Birinci bölümde karakter başka bir sesi yanıtlar gibi “Evet!” der ve olayın başlangıcı olan zihinsel sürecini açıklar. Bu süreci açıklarken sıklıkla kendinin deli değil çok zeki ve keskin duyulara sahip biri olduğunu vurgular.
Devamında İhtiyar’ı öldürme fikrinin aklına nereden girdiğini bilmediğini belirtirken psikolojik bir düzensizliğe dikkat çeker.
İkinci bölüm, planın kurgusu ve işleyici aktarılır. Her gün İhtiyar’ı izlemeye giden karakter’in kendi yöntemlerini ve planın kusursuzluğunu doğrulamak istemesi üzerine anlatım devam eder.Bu sahnede dikkat çekici olan şeyler: kapı, fener ve zifiri karanlıkta uyuyan ihtiyardır. Avını izleyen avcı titizliğiyle ilerleyen karakter, üçüncü bölümde bizi İhtiyarın seslenişi ile tetikler “Kim var orada?”
Bu bölümde yaşlı adamın korkusu ve bekleyişi ile empati kuran karakter, iniltinin korkunçluğuyla kendinin gece vakti uyanıklığını yan yana getirir. Böylece okuyucu, önceden nesne gibi gördüğü maktul ile duygusal bir yakınlık kurmuştur. Okuyucuda gerçekleşen gerilim duygusu bu bölümün uzatılmasıyla ritmik hale getirilir. Belli bir düzeyde gerilime alıştırılmak istenen okuyucu, karakterin ara sıra dönüp onunla konuşmasıyla karakteri taklit etmeye, empati kurmaya başlar. Böylece merak duygusu artar. Okuyucu oltaya düşmüştür.

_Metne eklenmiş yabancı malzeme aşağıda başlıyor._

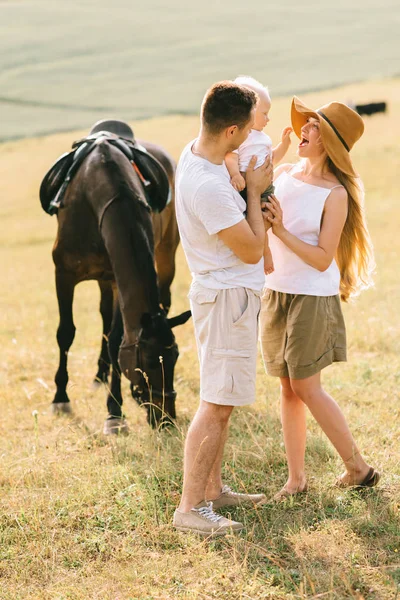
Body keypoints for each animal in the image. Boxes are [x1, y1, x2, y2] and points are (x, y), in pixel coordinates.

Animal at [46, 122, 191, 432]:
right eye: (148, 363)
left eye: (174, 358)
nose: (167, 418)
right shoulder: (63, 273)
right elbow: (65, 332)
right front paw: (60, 397)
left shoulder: (116, 278)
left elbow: (116, 341)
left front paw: (114, 411)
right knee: (101, 315)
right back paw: (98, 375)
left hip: (164, 255)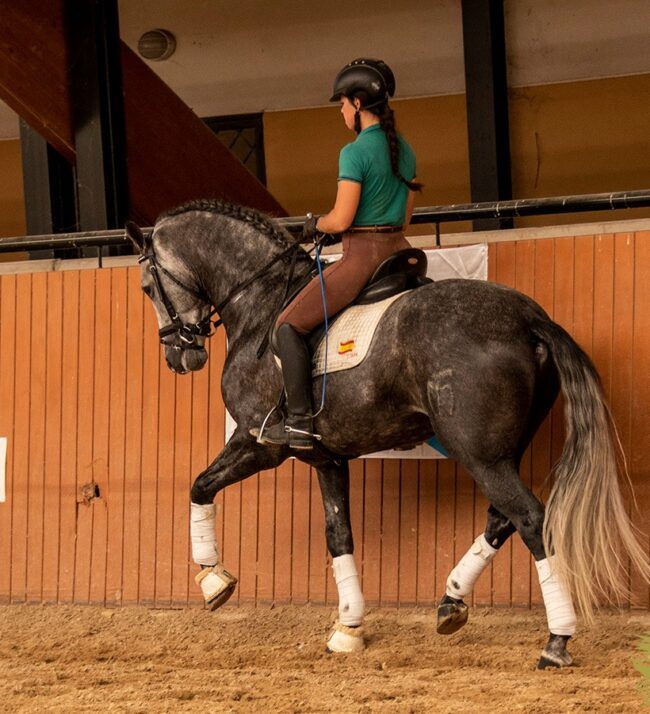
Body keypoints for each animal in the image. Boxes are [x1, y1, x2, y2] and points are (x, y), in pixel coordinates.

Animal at [125, 198, 649, 669]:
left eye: (148, 286)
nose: (179, 356)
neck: (261, 300)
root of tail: (528, 318)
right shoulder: (326, 457)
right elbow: (339, 535)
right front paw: (348, 627)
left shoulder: (259, 441)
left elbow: (199, 485)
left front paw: (213, 579)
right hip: (500, 451)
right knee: (501, 519)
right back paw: (451, 602)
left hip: (480, 455)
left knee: (530, 519)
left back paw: (556, 640)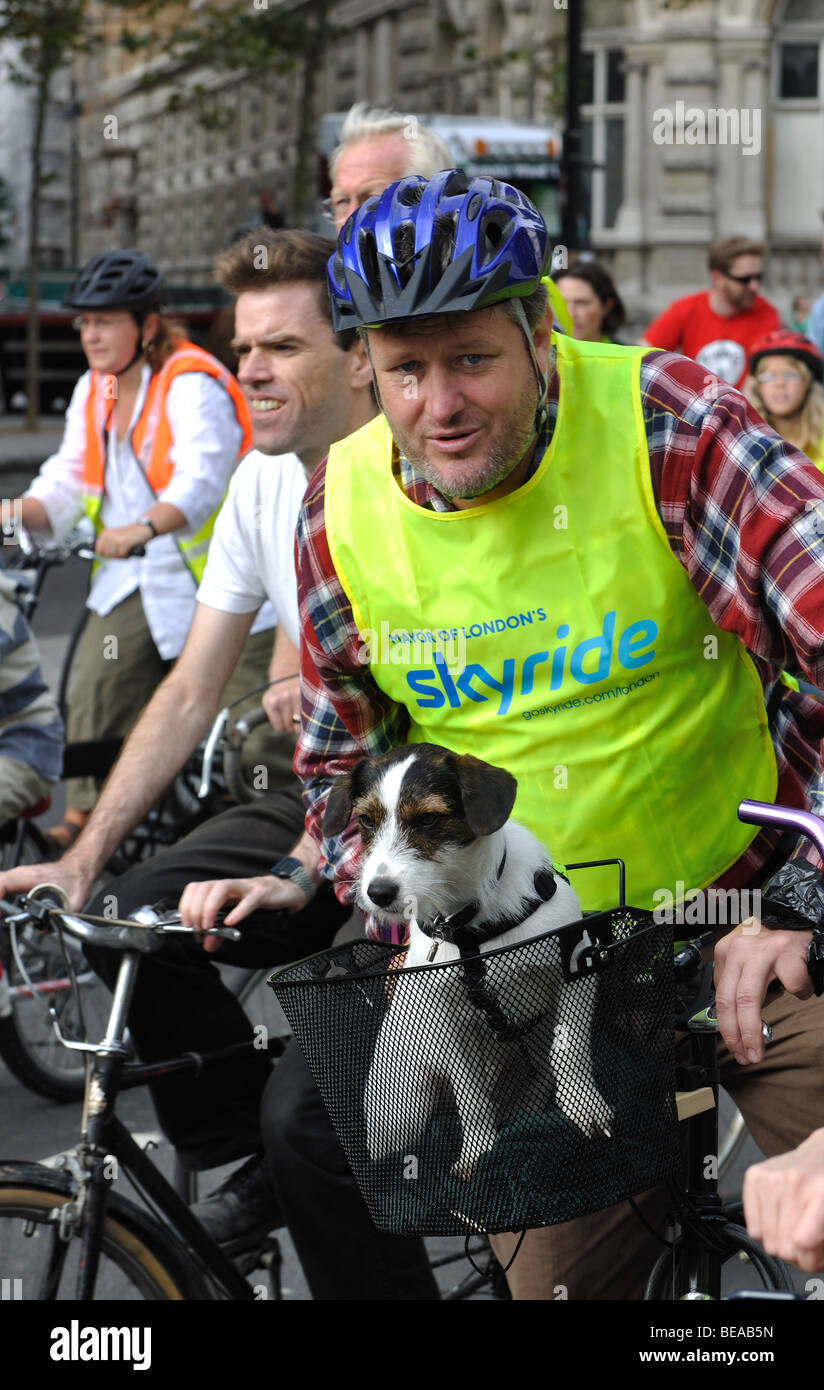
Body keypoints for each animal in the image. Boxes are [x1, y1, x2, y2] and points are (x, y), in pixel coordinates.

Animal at [325, 745, 614, 1178]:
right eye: (365, 820)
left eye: (428, 819)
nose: (378, 893)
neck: (467, 926)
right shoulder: (448, 1026)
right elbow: (471, 1095)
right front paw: (479, 1148)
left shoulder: (576, 965)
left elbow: (569, 1050)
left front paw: (584, 1104)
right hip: (400, 1114)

Dördüncü bölüm, İhtiyar’ın öldürülmesiyle çarpıcı bir hale geliyor. Kusursuz planlamasıyla karakter cesedi parçalayışını ve ardından onu döşeme doğramalarının arasına yerleştirdiğini anlatıyor. Dördüncü bölümün sonunda saatin dört olduğunu vurgulayan karakter, akşamüzeri bir saatin ve polis memurlarının geldiğini anlatıyor. Akşamüstü havasının naif tedirgin hali kapının eşiğinde bekliyor.

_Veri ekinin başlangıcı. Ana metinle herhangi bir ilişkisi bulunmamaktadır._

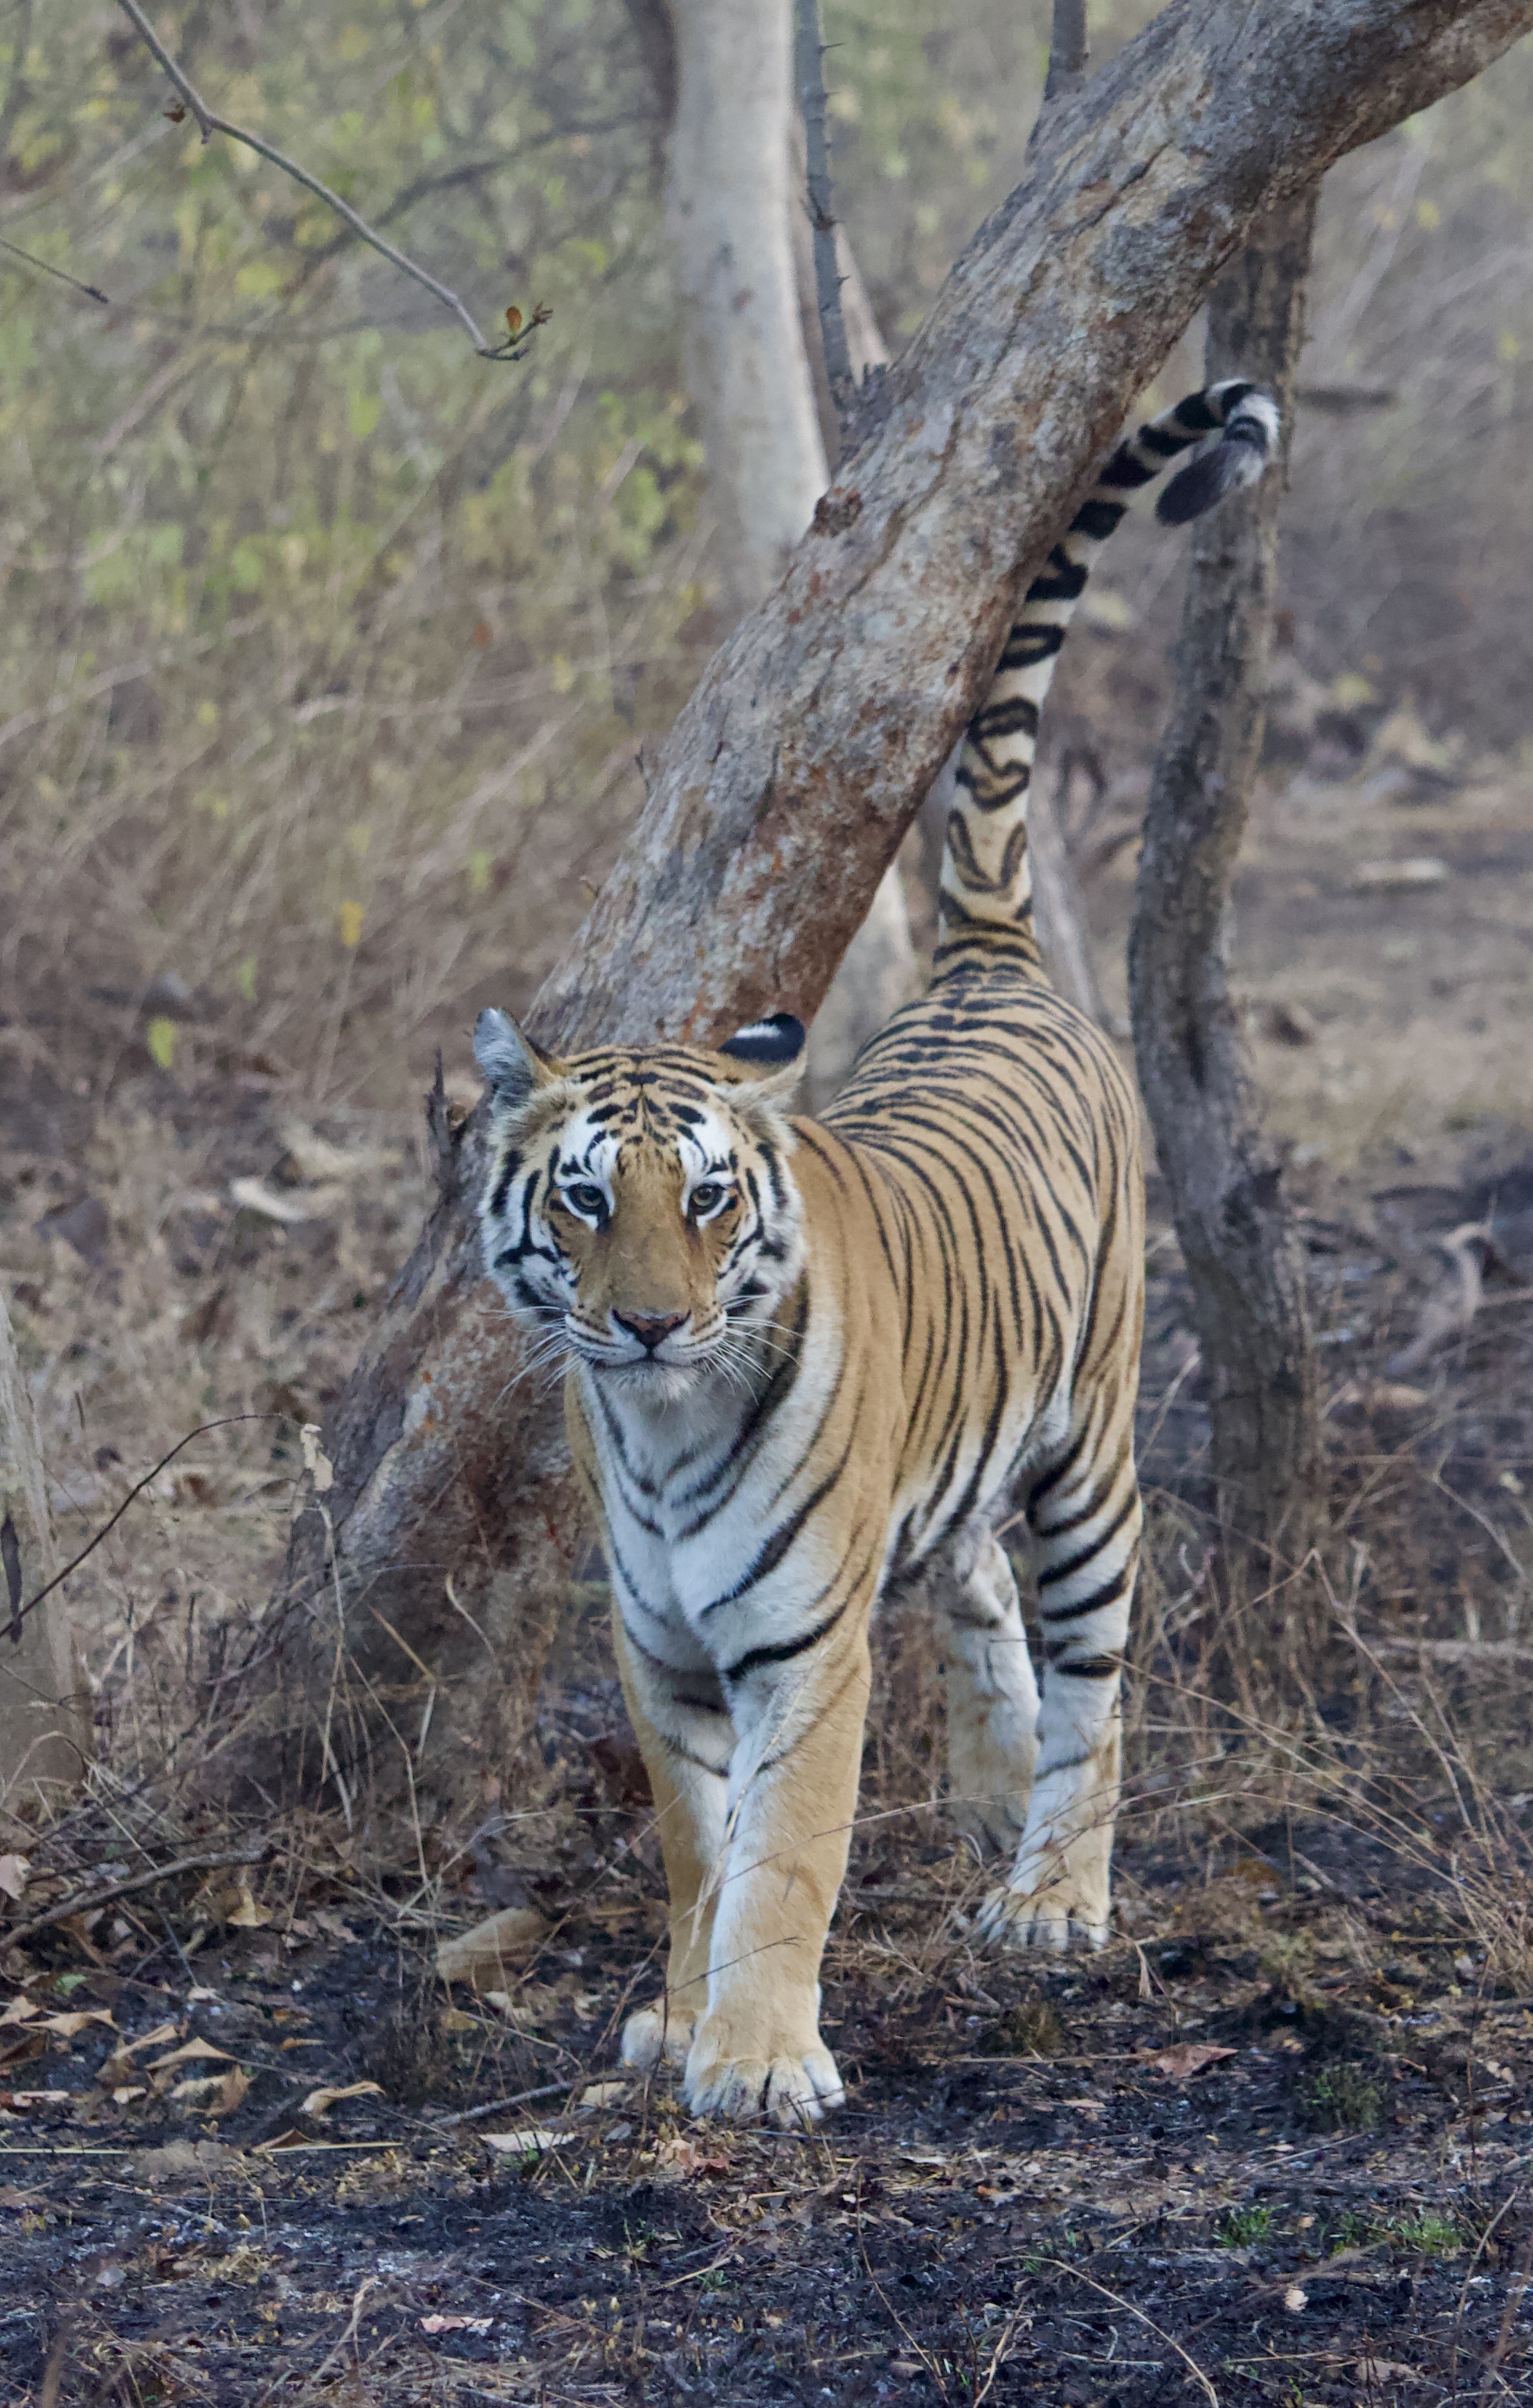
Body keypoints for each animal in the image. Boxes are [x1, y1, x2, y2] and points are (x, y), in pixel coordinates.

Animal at [474, 379, 1278, 2127]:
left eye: (707, 1199)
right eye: (586, 1200)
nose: (651, 1326)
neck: (658, 1430)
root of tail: (985, 958)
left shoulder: (800, 1648)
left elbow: (788, 1854)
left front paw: (760, 2061)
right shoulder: (658, 1650)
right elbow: (695, 1851)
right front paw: (678, 2016)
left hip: (1092, 1444)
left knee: (1097, 1670)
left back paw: (1051, 1891)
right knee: (974, 1581)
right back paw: (994, 1789)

Beşinci bölümde, herkesçe bilinen bir hatayı iki kere tekrarlayan katil, kötü şansı uyandırmak ister gibi “Korkacak neyim vardı ki?” diye soruyor. Okuyucu bu tedirginliği kapar kapmaz sayfa dönüyor. Polisleri ikna edebilmesi ve planın kusursuzluğu yineleniyor.
Altıncı bölümde, artmaya, yükselmeye başlayan çınlamalar karakteri zorlamaya başlıyor. Kendi hezeyanına şahit olan “zeki” bilinç planı kusursuz işletmekte geri kalıyor. Polislerin kahkahaları ve sohbetleri odayı doldururken, suçlunun inleyişi ve haykırışıyla kurulan kontrast en sonunda bu alaya dayanamayan ev sahibini suçunu itirafa zorluyor. Ve döşeme tahtaları öyküyü kapı gibi kapatıyor.
Karakter tabakası
İrreel varlık alanında yer alan karakter tabakasında söz konusu olan kişilerin eylem ve davranışları değil, onun arka planında bulunan ruhî tavır ve karakterlerdir (Tunalı, 2012: 115)

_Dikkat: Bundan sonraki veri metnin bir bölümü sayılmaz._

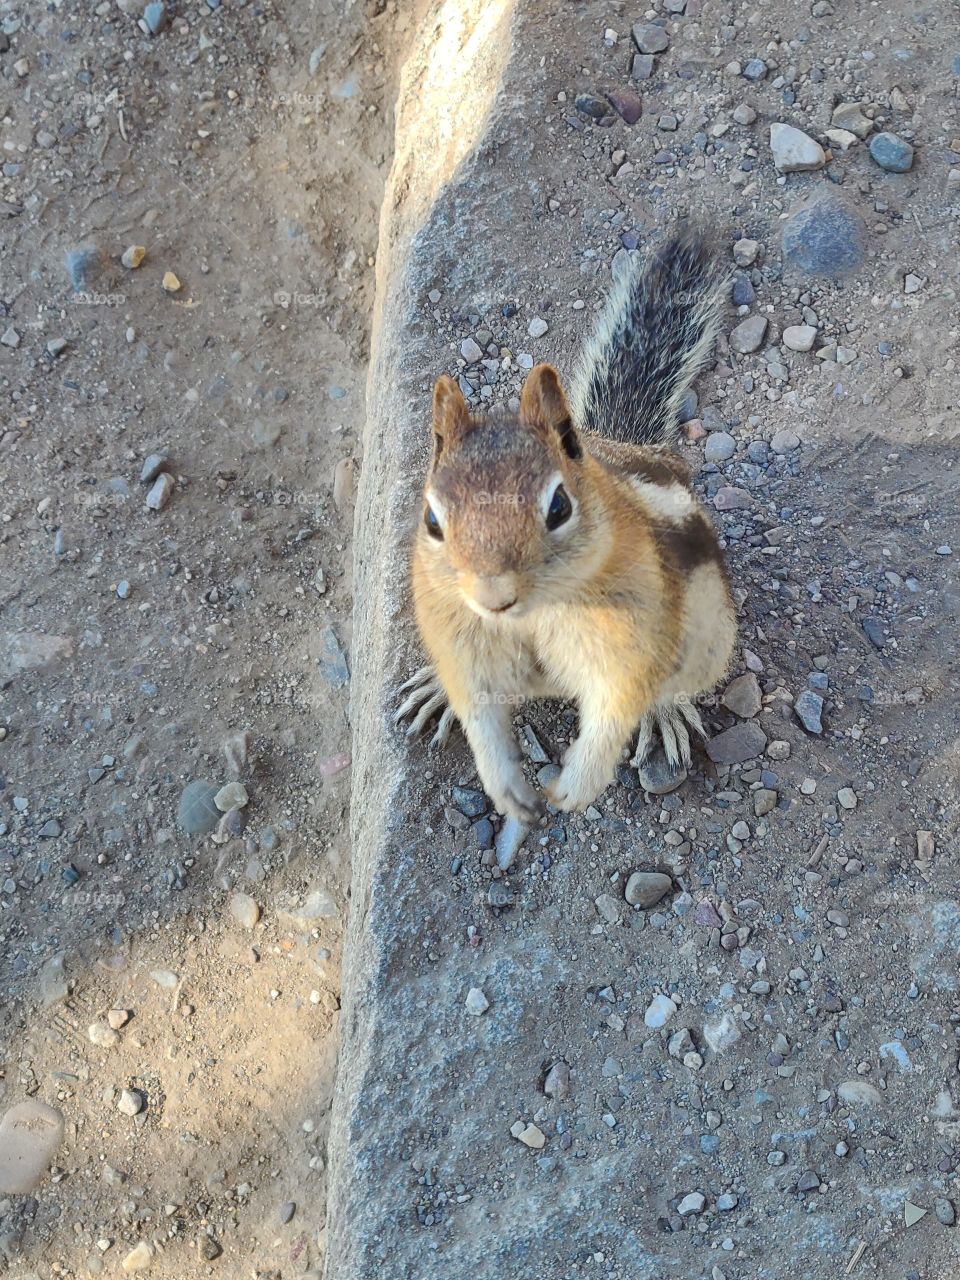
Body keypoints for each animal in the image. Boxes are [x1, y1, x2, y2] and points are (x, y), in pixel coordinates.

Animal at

Gammaz Yürek öyküsü, tıpkı Dostoyevski’nin “Uysal Bir Kız” öyküsünde yaptığı gibi bir cevapla ve aralıksız detaylarla başlar. Bu anksiyetik hal bir suçlunun izlerinin üzerinden tekrar geçmek ve emin olmak isteğiyle ilintilidir. Karakter sıklıkla kendi yavaş hareketlerinden ve stratejilerinden bahseder. Her detayı incelikle anlatması bir yandan kendini onaylamak diğer yandan da onaylatmak için vardır. Bir deli olmadığını, aksine çok zeki olduğunu kanıtlamak için anlatmaya koyulur. Hiç değilse, o, sıradan bir deli değildir.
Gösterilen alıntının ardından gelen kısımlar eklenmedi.